● Your objective
Return every line of the records that includes the string "wash".

[Exercise input]

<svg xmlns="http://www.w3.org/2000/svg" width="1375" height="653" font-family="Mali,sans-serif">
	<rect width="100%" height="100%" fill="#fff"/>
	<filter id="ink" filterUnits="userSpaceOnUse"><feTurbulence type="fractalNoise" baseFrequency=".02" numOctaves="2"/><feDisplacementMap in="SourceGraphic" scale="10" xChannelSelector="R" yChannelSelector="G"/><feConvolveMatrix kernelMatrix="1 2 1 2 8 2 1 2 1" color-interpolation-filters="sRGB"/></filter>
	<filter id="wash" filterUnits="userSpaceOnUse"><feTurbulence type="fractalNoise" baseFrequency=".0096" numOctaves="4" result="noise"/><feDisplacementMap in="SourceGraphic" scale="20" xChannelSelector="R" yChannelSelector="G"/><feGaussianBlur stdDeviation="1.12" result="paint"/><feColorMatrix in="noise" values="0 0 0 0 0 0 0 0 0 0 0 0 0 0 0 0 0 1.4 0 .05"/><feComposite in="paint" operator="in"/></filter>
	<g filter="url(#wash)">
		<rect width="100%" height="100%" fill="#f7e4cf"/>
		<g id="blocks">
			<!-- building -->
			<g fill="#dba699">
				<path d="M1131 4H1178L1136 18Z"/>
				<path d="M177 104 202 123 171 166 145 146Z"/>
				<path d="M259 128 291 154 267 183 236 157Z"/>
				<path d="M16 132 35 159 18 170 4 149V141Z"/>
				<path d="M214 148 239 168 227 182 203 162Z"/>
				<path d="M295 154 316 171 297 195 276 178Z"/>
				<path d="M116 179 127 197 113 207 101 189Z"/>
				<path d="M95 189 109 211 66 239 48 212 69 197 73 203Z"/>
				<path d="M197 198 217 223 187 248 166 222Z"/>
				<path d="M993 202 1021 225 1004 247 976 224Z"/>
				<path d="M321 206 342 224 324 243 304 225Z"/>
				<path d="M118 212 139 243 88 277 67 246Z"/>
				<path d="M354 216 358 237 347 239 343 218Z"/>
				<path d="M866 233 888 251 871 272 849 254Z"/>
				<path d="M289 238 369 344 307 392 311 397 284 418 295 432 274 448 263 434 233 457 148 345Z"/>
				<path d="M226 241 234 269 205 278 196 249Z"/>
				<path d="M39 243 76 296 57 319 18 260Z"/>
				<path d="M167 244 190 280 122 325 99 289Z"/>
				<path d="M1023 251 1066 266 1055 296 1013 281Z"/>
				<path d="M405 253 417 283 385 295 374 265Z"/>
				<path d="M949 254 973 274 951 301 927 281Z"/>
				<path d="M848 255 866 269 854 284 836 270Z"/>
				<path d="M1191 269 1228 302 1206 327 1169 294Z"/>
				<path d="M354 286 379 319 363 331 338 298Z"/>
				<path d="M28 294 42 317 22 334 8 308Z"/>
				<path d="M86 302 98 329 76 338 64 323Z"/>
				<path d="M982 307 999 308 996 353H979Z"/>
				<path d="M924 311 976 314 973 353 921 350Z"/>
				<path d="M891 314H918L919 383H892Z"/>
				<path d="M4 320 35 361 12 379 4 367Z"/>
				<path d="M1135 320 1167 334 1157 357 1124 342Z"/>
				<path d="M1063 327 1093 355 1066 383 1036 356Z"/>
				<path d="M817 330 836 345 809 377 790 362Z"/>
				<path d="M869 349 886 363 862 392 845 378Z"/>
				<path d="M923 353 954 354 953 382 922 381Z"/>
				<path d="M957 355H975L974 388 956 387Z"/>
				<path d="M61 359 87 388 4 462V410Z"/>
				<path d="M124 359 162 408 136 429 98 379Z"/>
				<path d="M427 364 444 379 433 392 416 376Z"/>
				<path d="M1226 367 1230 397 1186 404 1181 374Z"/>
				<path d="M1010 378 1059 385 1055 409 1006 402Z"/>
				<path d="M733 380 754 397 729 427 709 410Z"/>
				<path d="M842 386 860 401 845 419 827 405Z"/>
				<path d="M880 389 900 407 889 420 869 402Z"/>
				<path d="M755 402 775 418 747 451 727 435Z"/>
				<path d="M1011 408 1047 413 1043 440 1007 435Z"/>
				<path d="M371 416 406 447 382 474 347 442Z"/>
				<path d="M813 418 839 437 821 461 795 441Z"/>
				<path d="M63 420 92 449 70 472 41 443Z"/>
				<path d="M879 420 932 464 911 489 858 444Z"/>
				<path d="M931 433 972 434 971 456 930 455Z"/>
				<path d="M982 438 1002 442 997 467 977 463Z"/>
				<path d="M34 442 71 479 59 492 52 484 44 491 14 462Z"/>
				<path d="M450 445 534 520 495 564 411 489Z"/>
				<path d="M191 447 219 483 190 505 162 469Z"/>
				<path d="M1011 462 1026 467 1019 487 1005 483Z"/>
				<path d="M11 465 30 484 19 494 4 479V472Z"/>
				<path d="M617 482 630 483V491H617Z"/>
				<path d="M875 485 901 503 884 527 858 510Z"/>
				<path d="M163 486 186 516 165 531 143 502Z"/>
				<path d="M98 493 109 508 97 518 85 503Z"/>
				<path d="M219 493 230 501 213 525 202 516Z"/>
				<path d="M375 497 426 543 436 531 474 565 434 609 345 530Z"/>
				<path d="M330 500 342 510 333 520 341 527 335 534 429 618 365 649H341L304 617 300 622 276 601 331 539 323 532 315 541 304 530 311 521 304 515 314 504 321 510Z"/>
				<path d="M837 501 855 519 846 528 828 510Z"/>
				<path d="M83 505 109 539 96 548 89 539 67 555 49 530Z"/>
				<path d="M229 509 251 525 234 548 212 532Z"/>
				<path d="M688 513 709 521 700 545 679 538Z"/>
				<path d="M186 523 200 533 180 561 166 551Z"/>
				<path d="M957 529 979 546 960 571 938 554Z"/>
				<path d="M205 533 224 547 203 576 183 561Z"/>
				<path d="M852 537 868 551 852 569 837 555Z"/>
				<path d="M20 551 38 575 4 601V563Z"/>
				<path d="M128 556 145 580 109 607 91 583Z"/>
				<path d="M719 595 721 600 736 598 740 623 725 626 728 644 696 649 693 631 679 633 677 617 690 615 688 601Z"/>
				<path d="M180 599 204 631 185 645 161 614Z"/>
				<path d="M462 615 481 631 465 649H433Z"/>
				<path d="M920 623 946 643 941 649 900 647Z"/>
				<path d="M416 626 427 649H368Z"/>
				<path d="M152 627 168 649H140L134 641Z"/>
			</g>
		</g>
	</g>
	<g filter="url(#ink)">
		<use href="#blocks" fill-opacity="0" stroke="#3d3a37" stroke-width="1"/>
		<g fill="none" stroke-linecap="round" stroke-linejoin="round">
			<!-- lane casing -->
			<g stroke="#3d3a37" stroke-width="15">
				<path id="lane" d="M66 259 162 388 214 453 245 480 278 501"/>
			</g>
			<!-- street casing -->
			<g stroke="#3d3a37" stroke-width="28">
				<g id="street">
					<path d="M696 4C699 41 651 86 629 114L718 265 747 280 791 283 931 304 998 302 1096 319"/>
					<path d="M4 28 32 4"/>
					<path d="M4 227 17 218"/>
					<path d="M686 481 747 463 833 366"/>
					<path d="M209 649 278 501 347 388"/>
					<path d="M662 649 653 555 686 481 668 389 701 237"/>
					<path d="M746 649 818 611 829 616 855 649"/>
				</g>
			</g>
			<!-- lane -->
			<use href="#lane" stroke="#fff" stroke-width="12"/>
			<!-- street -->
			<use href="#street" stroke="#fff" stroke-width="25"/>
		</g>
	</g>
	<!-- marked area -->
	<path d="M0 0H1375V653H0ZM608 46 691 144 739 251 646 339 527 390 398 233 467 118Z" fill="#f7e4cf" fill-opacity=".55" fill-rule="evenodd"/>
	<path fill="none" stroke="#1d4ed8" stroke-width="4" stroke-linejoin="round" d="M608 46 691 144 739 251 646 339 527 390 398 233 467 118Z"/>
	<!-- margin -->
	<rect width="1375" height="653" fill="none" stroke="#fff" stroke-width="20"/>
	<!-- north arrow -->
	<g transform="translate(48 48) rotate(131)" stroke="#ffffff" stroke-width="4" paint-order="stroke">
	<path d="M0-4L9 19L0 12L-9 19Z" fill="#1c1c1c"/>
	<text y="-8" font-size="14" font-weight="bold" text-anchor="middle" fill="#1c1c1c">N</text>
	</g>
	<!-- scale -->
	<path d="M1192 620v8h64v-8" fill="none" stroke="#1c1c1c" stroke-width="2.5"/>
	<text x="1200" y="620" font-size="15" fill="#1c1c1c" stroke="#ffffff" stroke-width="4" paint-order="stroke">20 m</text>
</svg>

[/Exercise input]

● Solution for this problem
	<filter id="wash" filterUnits="userSpaceOnUse"><feTurbulence type="fractalNoise" baseFrequency=".0096" numOctaves="4" result="noise"/><feDisplacementMap in="SourceGraphic" scale="20" xChannelSelector="R" yChannelSelector="G"/><feGaussianBlur stdDeviation="1.12" result="paint"/><feColorMatrix in="noise" values="0 0 0 0 0 0 0 0 0 0 0 0 0 0 0 0 0 1.4 0 .05"/><feComposite in="paint" operator="in"/></filter>
	<g filter="url(#wash)">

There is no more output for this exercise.